Print each record exactly as it appears, but drop the images.

━━━━━ LISTED RECORDS

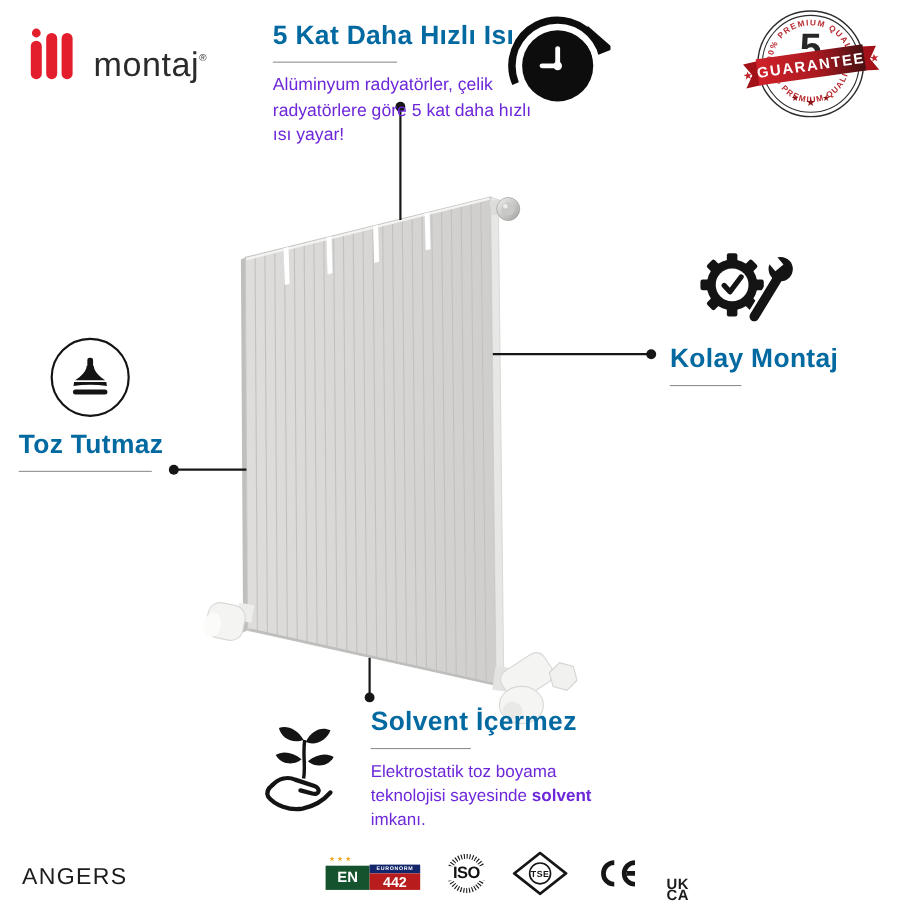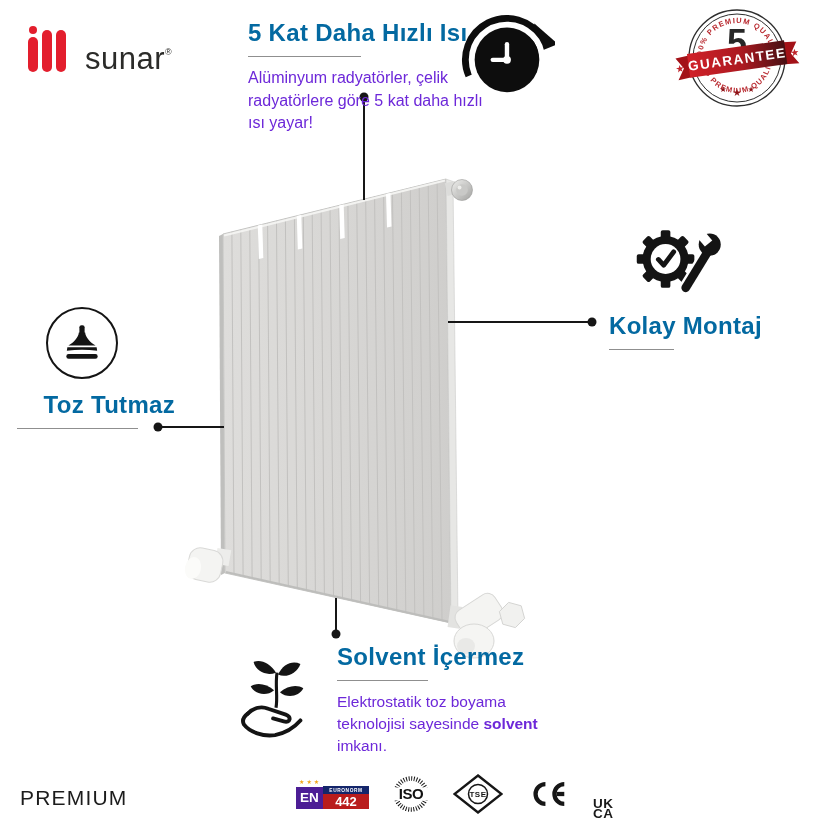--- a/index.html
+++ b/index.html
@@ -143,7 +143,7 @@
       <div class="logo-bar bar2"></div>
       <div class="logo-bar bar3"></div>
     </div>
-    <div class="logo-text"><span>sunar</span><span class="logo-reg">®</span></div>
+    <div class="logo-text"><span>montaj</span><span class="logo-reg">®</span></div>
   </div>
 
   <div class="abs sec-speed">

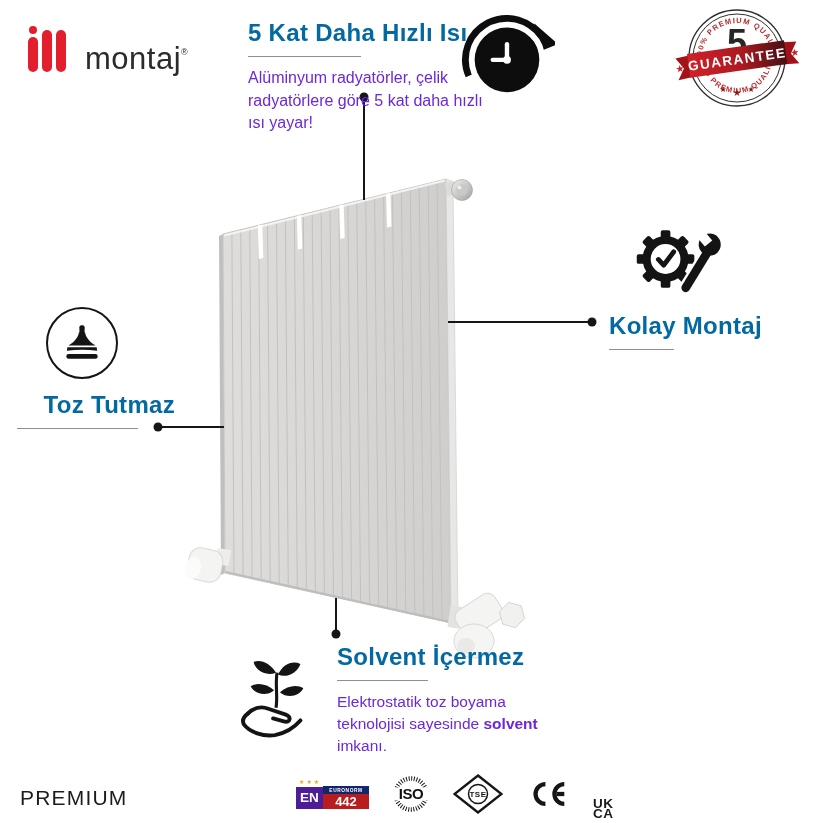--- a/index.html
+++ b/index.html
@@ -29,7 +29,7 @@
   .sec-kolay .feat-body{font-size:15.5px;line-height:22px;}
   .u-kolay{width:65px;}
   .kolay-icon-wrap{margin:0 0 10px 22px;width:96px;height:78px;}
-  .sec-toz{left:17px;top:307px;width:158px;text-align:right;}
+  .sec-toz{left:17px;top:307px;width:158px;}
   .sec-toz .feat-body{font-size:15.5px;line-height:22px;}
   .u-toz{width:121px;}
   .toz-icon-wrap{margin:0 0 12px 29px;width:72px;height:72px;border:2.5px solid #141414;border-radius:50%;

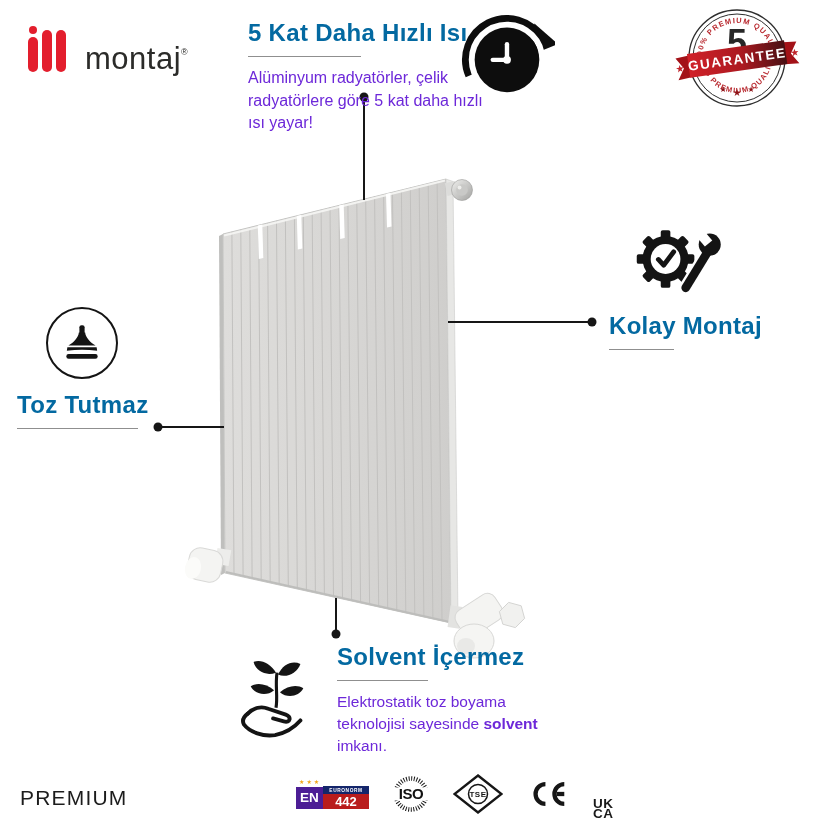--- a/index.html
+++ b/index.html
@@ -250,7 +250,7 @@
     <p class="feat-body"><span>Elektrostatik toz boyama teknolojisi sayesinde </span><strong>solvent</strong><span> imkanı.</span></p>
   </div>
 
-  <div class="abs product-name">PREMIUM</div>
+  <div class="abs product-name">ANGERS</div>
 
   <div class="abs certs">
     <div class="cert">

━━━━━━━━━━

■ **FINAL ANSWER**
--- a/index.html
+++ b/index.html
@@ -143,7 +143,7 @@
       <div class="logo-bar bar2"></div>
       <div class="logo-bar bar3"></div>
     </div>
-    <div class="logo-text"><span>sunar</span><span class="logo-reg">®</span></div>
+    <div class="logo-text"><span>montaj</span><span class="logo-reg">®</span></div>
   </div>
 
   <div class="abs sec-speed">

--- a/index.html
+++ b/index.html
@@ -29,7 +29,7 @@
   .sec-kolay .feat-body{font-size:15.5px;line-height:22px;}
   .u-kolay{width:65px;}
   .kolay-icon-wrap{margin:0 0 10px 22px;width:96px;height:78px;}
-  .sec-toz{left:17px;top:307px;width:158px;text-align:right;}
+  .sec-toz{left:17px;top:307px;width:158px;}
   .sec-toz .feat-body{font-size:15.5px;line-height:22px;}
   .u-toz{width:121px;}
   .toz-icon-wrap{margin:0 0 12px 29px;width:72px;height:72px;border:2.5px solid #141414;border-radius:50%;

--- a/index.html
+++ b/index.html
@@ -250,7 +250,7 @@
     <p class="feat-body"><span>Elektrostatik toz boyama teknolojisi sayesinde </span><strong>solvent</strong><span> imkanı.</span></p>
   </div>
 
-  <div class="abs product-name">PREMIUM</div>
+  <div class="abs product-name">ANGERS</div>
 
   <div class="abs certs">
     <div class="cert">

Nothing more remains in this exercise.